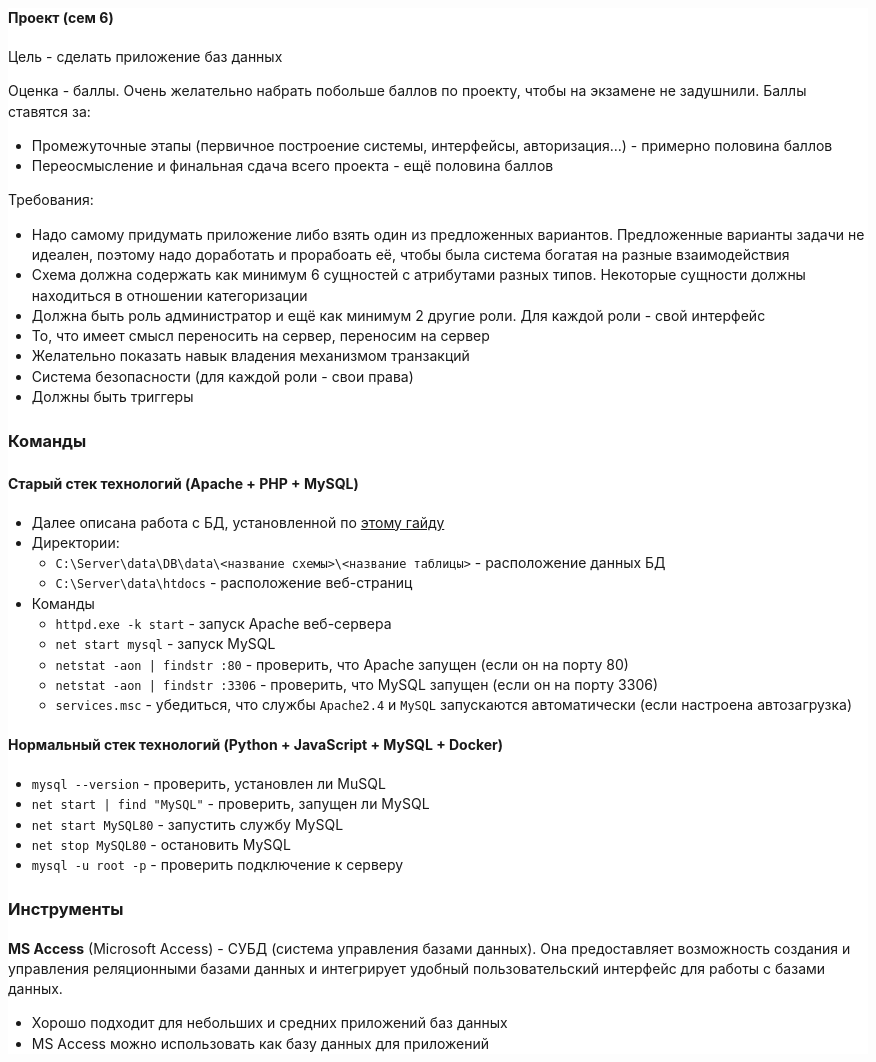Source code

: #### Проект (сем 6)

Цель - сделать приложение баз данных

Оценка - баллы. Очень желательно набрать побольше баллов по проекту, чтобы на экзамене не задушнили. Баллы ставятся за:
- Промежуточные этапы (первичное построение системы, интерфейсы, авторизация...) - примерно половина баллов
- Переосмысление и финальная сдача всего проекта - ещё половина баллов

Требования:
- Надо самому придумать приложение либо взять один из предложенных вариантов. Предложенные варианты задачи не идеален, поэтому надо доработать и прорабоать её, чтобы была система богатая на разные взаимодействия
- Схема должна содержать как минимум 6 сущностей с атрибутами разных типов. Некоторые сущности должны находиться в отношении категоризации
- Должна быть роль администратор и ещё как минимум 2 другие роли. Для каждой роли - свой интерфейс
- То, что имеет смысл переносить на сервер, переносим на сервер
- Желательно показать навык владения механизмом транзакций
- Система безопасности (для каждой роли - свои права)
- Должны быть триггеры

### Команды

#### Старый стек технологий (Apache + PHP + MySQL)
- Далее описана работа с БД, установленной по [этому гайду](https://hackware.ru/?p=21)
- Директории:
	- `C:\Server\data\DB\data\<название схемы>\<название таблицы>` - расположение данных БД
	- `C:\Server\data\htdocs` - расположение веб-страниц
- Команды
	- `httpd.exe -k start` - запуск Apache веб-сервера
	- `net start mysql` - запуск MySQL
	- `netstat -aon | findstr :80` - проверить, что Apache запущен (если он на порту 80)
	- `netstat -aon | findstr :3306` - проверить, что MySQL запущен (если он на порту 3306)
	- `services.msc` - убедиться, что службы `Apache2.4` и `MySQL` запускаются автоматически (если настроена автозагрузка)

#### Нормальный стек технологий (Python + JavaScript + MySQL + Docker)
- `mysql --version` - проверить, установлен ли MuSQL
- `net start | find "MySQL"` - проверить, запущен ли MySQL
- `net start MySQL80` - запустить службу MySQL
- `net stop MySQL80` - остановить MySQL
- `mysql -u root -p` - проверить подключение к серверу

### Инструменты

**MS Access** (Microsoft Access) - СУБД (система управления базами данных). Она предоставляет возможность создания и управления реляционными базами данных и интегрирует удобный пользовательский интерфейс для работы с базами данных.
- Хорошо подходит для небольших и средних приложений баз данных
- MS Access можно использовать как базу данных для приложений
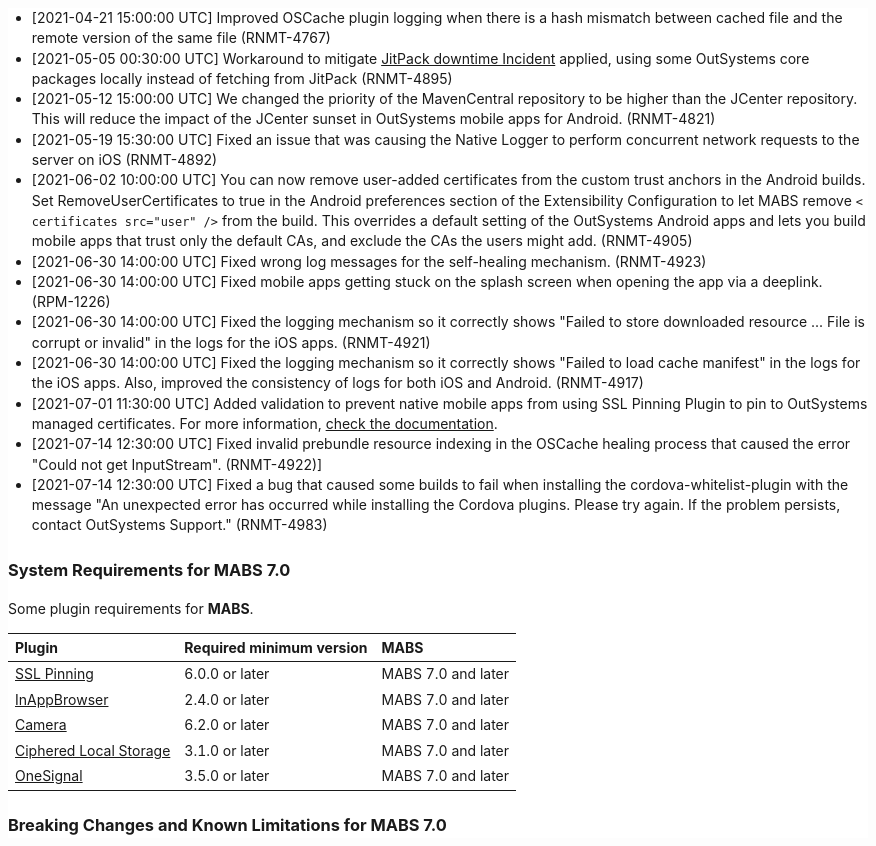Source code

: * [2021-04-21 15:00:00 UTC] Improved OSCache plugin logging when there is a hash mismatch between cached file and the remote version of the same file (RNMT-4767)
* [2021-05-05 00:30:00 UTC] Workaround to mitigate [JitPack downtime Incident](https://status.outsystems.com/incidents/pnslqmryvz9g) applied, using some OutSystems core packages locally instead of fetching from JitPack (RNMT-4895)
* [2021-05-12 15:00:00 UTC] We changed the priority of the MavenCentral repository to be higher than the JCenter repository. This will reduce the impact of the JCenter sunset in OutSystems mobile apps for Android. (RNMT-4821)
* [2021-05-19 15:30:00 UTC] Fixed an issue that was causing the Native Logger to perform concurrent network requests to the server on iOS (RNMT-4892)
* [2021-06-02 10:00:00 UTC] You can now remove user-added certificates from the custom trust anchors in the Android builds. Set RemoveUserCertificates to true in the Android preferences section of the Extensibility Configuration to let MABS remove `<certificates src="user" />` from the build. This overrides a default setting of the OutSystems Android apps and lets you build mobile apps that trust only the default CAs, and exclude the CAs the users might add. (RNMT-4905)
* [2021-06-30 14:00:00 UTC] Fixed wrong log messages for the self-healing mechanism. (RNMT-4923)
* [2021-06-30 14:00:00 UTC] Fixed mobile apps getting stuck on the splash screen when opening the app via a deeplink. (RPM-1226)
* [2021-06-30 14:00:00 UTC] Fixed the logging mechanism so it correctly shows "Failed to store downloaded resource ... File is corrupt or invalid" in the logs for the iOS apps. (RNMT-4921)
* [2021-06-30 14:00:00 UTC] Fixed the logging mechanism so it correctly shows "Failed to load cache manifest" in the logs for the iOS apps. Also, improved the consistency of logs for both iOS and Android. (RNMT-4917)
* [2021-07-01 11:30:00 UTC] Added validation to prevent native mobile apps from using SSL Pinning Plugin to pin to OutSystems managed certificates. For more information, [check the documentation](https://success.outsystems.com/Documentation/11/Extensibility_and_Integration/Mobile_Plugins/SSL_Pinning_Plugin#important-note-about-certificates).
* [2021-07-14 12:30:00 UTC] Fixed invalid prebundle resource indexing in the OSCache healing process that caused the error "Could not get InputStream".  (RNMT-4922)]
* [2021-07-14 12:30:00 UTC] Fixed a bug that caused some builds to fail when installing the cordova-whitelist-plugin with the message "An unexpected error has occurred while installing the Cordova plugins. Please try again. If the problem persists, contact OutSystems Support." (RNMT-4983)
 

### System Requirements for MABS 7.0

Some plugin requirements for **MABS**.

|Plugin|Required minimum version|MABS
|:--|:--|:--|
|[SSL Pinning](https://www.outsystems.com/forge/component-versions/1873)|6.0.0 or later|MABS 7.0 and later|
|[InAppBrowser](https://www.outsystems.com/forge/component-versions/1558)|2.4.0 or later|MABS 7.0 and later|
|[Camera](https://www.outsystems.com/forge/component-versions/1390)|6.2.0 or later|MABS 7.0 and later|
|[Ciphered Local Storage](https://www.outsystems.com/forge/component-versions/1500)|3.1.0 or later|MABS 7.0 and later|
|[OneSignal](https://www.outsystems.com/forge/component-versions/2119)|3.5.0 or later|MABS 7.0 and later|

 

### Breaking Changes and Known Limitations for MABS 7.0
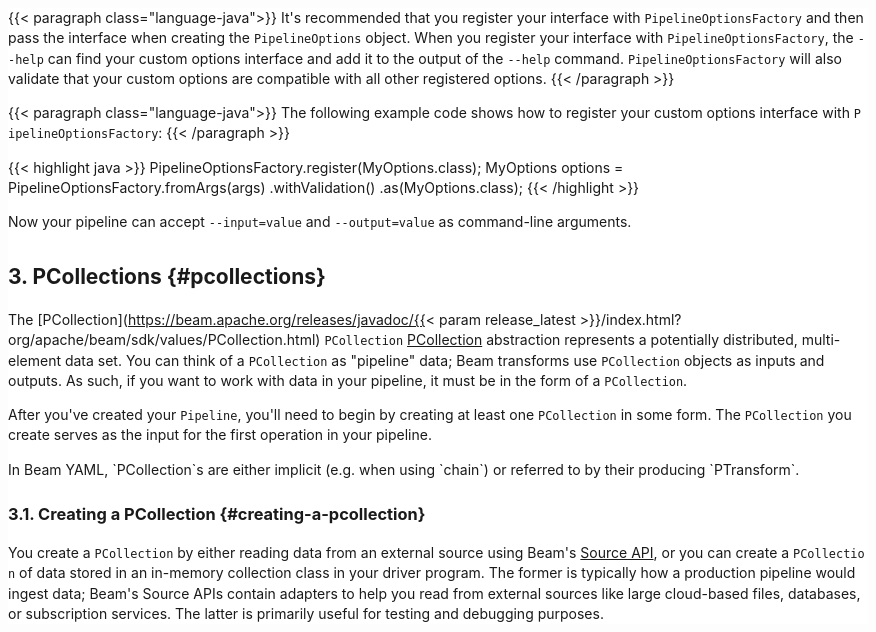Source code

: {{< paragraph class="language-java">}}
It's recommended that you register your interface with `PipelineOptionsFactory`
and then pass the interface when creating the `PipelineOptions` object. When you
register your interface with `PipelineOptionsFactory`, the `--help` can find
your custom options interface and add it to the output of the `--help` command.
`PipelineOptionsFactory` will also validate that your custom options are
compatible with all other registered options.
{{< /paragraph >}}

{{< paragraph class="language-java">}}
The following example code shows how to register your custom options interface
with `PipelineOptionsFactory`:
{{< /paragraph >}}

{{< highlight java >}}
PipelineOptionsFactory.register(MyOptions.class);
MyOptions options = PipelineOptionsFactory.fromArgs(args)
                                                .withValidation()
                                                .as(MyOptions.class);
{{< /highlight >}}

Now your pipeline can accept `--input=value` and `--output=value` as command-line arguments.

## 3. PCollections {#pcollections}

The <span class="language-java">[PCollection](https://beam.apache.org/releases/javadoc/{{< param release_latest >}}/index.html?org/apache/beam/sdk/values/PCollection.html)</span>
<span class="language-py">`PCollection`</span>
<span class="language-go">[PCollection](https://github.com/apache/beam/blob/master/sdks/go/pkg/beam/pcollection.go#L39)</span>
abstraction represents a
potentially distributed, multi-element data set. You can think of a
`PCollection` as "pipeline" data; Beam transforms use `PCollection` objects as
inputs and outputs. As such, if you want to work with data in your pipeline, it
must be in the form of a `PCollection`.

After you've created your `Pipeline`, you'll need to begin by creating at least
one `PCollection` in some form. The `PCollection` you create serves as the input
for the first operation in your pipeline.

<span class="language-yaml">
In Beam YAML, `PCollection`s are either implicit (e.g. when using `chain`)
or referred to by their producing `PTransform`.
</span>

### 3.1. Creating a PCollection {#creating-a-pcollection}

You create a `PCollection` by either reading data from an external source using
Beam's [Source API](#pipeline-io), or you can create a `PCollection` of data
stored in an in-memory collection class in your driver program. The former is
typically how a production pipeline would ingest data; Beam's Source APIs
contain adapters to help you read from external sources like large cloud-based
files, databases, or subscription services. The latter is primarily useful for
testing and debugging purposes.
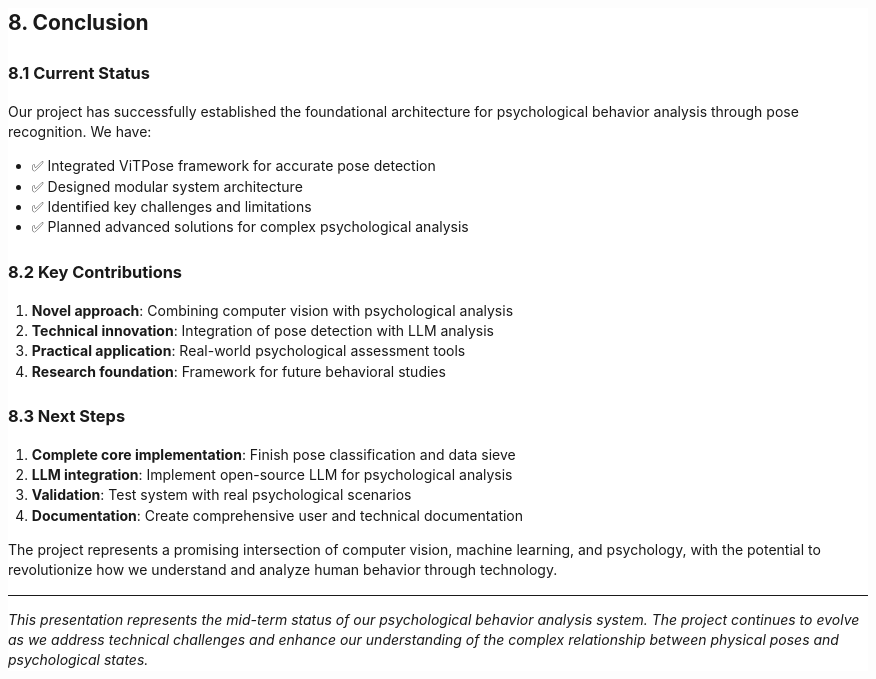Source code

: ## 8. Conclusion

### 8.1 Current Status
Our project has successfully established the foundational architecture for psychological behavior analysis through pose recognition. We have:

- ✅ Integrated ViTPose framework for accurate pose detection
- ✅ Designed modular system architecture
- ✅ Identified key challenges and limitations
- ✅ Planned advanced solutions for complex psychological analysis

### 8.2 Key Contributions
1. **Novel approach**: Combining computer vision with psychological analysis
2. **Technical innovation**: Integration of pose detection with LLM analysis
3. **Practical application**: Real-world psychological assessment tools
4. **Research foundation**: Framework for future behavioral studies

### 8.3 Next Steps
1. **Complete core implementation**: Finish pose classification and data sieve
2. **LLM integration**: Implement open-source LLM for psychological analysis
3. **Validation**: Test system with real psychological scenarios
4. **Documentation**: Create comprehensive user and technical documentation

The project represents a promising intersection of computer vision, machine learning, and psychology, with the potential to revolutionize how we understand and analyze human behavior through technology.

---

*This presentation represents the mid-term status of our psychological behavior analysis system. The project continues to evolve as we address technical challenges and enhance our understanding of the complex relationship between physical poses and psychological states.*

## DIRECTIONS
On how many lines of the data does the word "приложений" appear? Only the number is wanted.

## SOLUTION TO THIS TASK
2